The opening session, Beyond the Hospital Walls: Scaling Shared Care for Neighbourhoods, explored how shared care records can support care delivered by a broader range of community organisations. It examined the practical challenge of connecting clinical data held in separate systems with the needs of neighbourhood-level services.

Suzi Hinman, Information Governance Advisor at Interweave, addressed the governance issues that often shape data-sharing projects. She focused on the need for collaboration between partners involved in shared care record arrangements.

The second session, Making Sense of it All: Options for Convergence, explored different approaches to creating a single source of truth for care information. It included a social care perspective and highlighted the importance of social care data in building a fuller view of a person's care history and ongoing needs.

Panellists described social care as a significant part of the wider system because it often supports people over long periods and in everyday life.
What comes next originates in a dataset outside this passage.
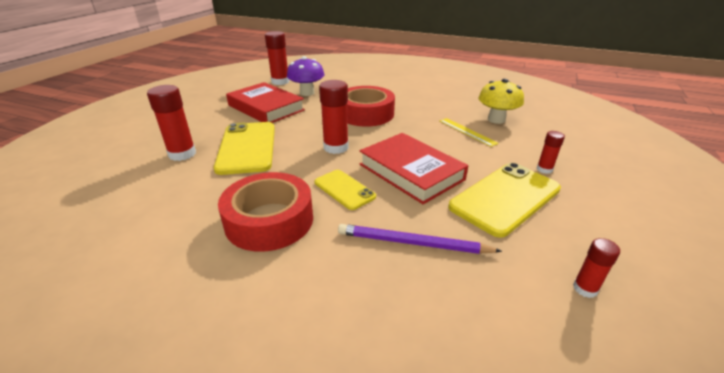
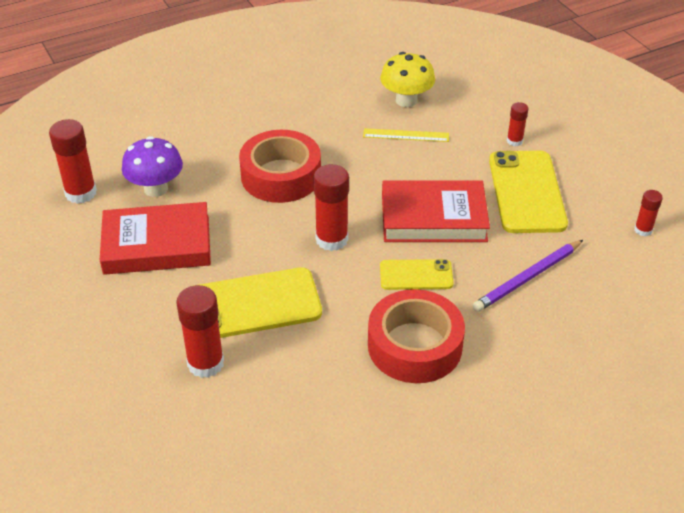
camera: 50 degrees left, 10 degrees up
(247, 147) = (252, 305): yellow phone -> yellow phone turned 45 degrees counterclockwise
They argued that bringing this information into shared care records could improve how services understand an individual's circumstances across organisational boundaries.

Interoperability lessons

The final session examined feedback from the INTEROPen and NHS England IPS Record Sharing Hackathon. Speakers reviewed what took place, why the work was carried out and what lessons could be applied next.

The discussion reflected a broader challenge for the NHS and care organisations trying to make record sharing more consistent. Shared care records have developed across many regions in recent years, but questions remain about standards, governance and how local systems should align with national ambitions for more unified records.

The summit gave attendees the chance to hear from people working directly on these issues. Organisers designed the sessions to encourage open discussion of both the progress made and the practical barriers that remain.

Growing attention

Digital Health Rewired is one of the UK's main gatherings for NHS leaders, clinicians, researchers and technology suppliers focused on digital health. Its agenda typically covers data use, digital transformation, integrated care and artificial intelligence, making it a natural setting for debate on the future of shared care records.

The summit's inclusion in the programme points to growing interest in how patient information moves across the health and care system. As integrated care systems and local partnerships seek better ways to coordinate treatment and support, record sharing remains a central operational issue rather than simply a technical one.

For local and regional teams, that means balancing national policy direction with the needs of frontline services and the expectations of the organisations contributing data. Debate at Rewired reflected that tension, focusing on how systems can remain useful at the neighbourhood level while also supporting wider convergence.

Audience engagement appeared strong throughout the sessions, with organisers reporting high participation at the stage. The turnout of around 200 people also suggests sustained interest among practitioners and digital leaders in the next phase of shared care record development.

A recurring theme was the need to address obstacles openly rather than treat them as side issues. Speakers and attendees compared regional experiences and identified where shared learning could help advance record-sharing work across different parts of the system.

The final session ended on the practical question of what comes next after the interoperability work already underway, as participants considered how recent lessons could shape the next stage of shared care record development.